Please return only the lines from the one holding "Características de cada versão" through the one holding "janeiro de 1996", exactly as they appear in the records below, both ends included.

Saved entries
[Start of Attachment]
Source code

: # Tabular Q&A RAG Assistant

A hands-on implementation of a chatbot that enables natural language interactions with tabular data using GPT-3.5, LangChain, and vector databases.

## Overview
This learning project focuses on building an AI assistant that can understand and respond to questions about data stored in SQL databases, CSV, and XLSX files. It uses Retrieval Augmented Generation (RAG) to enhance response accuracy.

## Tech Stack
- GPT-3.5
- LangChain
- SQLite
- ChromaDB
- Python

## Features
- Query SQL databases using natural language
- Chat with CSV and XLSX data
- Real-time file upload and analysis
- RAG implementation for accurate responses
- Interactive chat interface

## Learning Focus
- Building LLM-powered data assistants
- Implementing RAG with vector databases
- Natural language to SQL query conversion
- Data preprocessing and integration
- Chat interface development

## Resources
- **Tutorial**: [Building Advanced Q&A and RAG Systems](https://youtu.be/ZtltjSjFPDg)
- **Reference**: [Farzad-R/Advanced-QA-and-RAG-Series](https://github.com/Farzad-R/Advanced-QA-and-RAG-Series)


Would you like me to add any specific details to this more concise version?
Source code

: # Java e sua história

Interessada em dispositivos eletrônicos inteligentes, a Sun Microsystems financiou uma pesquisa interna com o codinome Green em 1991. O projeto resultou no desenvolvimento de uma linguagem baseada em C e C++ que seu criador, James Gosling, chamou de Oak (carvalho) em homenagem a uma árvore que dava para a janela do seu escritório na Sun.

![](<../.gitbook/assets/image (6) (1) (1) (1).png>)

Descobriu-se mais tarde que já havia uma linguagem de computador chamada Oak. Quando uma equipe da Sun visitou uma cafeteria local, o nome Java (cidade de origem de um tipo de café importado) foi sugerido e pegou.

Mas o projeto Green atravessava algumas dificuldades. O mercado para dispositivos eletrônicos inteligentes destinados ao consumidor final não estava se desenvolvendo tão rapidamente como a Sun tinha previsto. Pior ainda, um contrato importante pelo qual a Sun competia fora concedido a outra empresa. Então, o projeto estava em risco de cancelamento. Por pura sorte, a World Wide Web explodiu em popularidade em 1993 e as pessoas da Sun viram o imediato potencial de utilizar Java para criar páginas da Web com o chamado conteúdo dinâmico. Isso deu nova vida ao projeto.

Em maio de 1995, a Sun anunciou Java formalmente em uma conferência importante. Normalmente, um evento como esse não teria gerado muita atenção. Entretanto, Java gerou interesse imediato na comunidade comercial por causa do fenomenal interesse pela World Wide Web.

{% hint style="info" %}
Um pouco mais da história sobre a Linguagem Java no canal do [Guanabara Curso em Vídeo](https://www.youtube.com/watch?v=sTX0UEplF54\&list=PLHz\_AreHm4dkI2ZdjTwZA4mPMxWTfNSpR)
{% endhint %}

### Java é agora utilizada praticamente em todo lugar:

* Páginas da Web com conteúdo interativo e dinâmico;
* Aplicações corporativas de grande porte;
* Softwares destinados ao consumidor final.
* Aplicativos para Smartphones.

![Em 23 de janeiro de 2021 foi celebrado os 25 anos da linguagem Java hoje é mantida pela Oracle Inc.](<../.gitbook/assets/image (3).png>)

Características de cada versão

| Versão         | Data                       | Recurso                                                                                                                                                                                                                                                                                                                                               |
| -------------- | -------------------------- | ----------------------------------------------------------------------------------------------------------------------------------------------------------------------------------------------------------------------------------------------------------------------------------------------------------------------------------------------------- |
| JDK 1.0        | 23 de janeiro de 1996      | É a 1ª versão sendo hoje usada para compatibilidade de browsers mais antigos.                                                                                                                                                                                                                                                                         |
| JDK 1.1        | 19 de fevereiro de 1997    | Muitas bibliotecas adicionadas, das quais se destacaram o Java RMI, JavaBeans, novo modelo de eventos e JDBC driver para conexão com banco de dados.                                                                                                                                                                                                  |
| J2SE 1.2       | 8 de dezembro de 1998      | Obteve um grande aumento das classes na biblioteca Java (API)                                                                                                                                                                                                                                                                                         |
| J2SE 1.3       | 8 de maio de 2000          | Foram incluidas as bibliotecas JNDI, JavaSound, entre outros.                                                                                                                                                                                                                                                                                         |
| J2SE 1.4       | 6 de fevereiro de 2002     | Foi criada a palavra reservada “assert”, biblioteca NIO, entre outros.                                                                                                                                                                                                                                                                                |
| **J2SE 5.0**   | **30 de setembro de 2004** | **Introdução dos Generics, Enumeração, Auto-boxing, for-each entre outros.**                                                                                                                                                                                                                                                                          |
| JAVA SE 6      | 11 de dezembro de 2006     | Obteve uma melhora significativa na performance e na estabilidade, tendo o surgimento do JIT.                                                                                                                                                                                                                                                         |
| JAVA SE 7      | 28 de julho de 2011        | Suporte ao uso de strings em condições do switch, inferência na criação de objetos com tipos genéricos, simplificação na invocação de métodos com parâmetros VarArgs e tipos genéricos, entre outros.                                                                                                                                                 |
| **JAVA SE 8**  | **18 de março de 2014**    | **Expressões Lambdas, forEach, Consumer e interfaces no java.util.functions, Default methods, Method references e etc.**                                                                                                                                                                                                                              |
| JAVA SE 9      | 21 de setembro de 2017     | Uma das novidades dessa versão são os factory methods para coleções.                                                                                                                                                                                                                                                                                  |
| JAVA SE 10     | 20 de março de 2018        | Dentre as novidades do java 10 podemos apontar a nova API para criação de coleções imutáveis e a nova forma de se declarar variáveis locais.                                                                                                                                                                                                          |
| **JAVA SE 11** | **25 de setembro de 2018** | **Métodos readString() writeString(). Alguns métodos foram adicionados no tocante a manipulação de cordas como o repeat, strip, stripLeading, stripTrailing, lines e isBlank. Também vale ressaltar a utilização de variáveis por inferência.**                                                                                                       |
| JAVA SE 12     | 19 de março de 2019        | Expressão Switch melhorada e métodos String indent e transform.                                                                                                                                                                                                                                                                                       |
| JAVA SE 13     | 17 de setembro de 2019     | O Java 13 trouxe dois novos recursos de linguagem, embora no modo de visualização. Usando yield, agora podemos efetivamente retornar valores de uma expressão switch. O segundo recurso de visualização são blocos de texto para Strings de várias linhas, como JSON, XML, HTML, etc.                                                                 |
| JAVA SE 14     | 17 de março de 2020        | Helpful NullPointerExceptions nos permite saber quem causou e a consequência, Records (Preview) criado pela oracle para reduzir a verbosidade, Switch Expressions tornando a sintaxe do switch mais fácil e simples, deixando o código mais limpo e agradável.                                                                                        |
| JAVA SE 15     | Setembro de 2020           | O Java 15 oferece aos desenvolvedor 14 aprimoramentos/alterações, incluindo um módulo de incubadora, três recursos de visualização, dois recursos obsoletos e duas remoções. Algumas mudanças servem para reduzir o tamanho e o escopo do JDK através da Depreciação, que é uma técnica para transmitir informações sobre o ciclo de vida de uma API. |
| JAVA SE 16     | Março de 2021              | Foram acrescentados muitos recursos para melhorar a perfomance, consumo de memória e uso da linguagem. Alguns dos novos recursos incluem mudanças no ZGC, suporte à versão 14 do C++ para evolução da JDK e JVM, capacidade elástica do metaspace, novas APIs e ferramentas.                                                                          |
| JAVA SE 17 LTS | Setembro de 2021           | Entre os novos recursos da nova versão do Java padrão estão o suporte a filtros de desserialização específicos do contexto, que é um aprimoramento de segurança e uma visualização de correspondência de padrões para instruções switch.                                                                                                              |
[End of Attachment]
Output →
Características de cada versão

| Versão         | Data                       | Recurso                                                                                                                                                                                                                                                                                                                                               |
| -------------- | -------------------------- | ----------------------------------------------------------------------------------------------------------------------------------------------------------------------------------------------------------------------------------------------------------------------------------------------------------------------------------------------------- |
| JDK 1.0        | 23 de janeiro de 1996      | É a 1ª versão sendo hoje usada para compatibilidade de browsers mais antigos.                                                                                                                                                                                                                                                                         |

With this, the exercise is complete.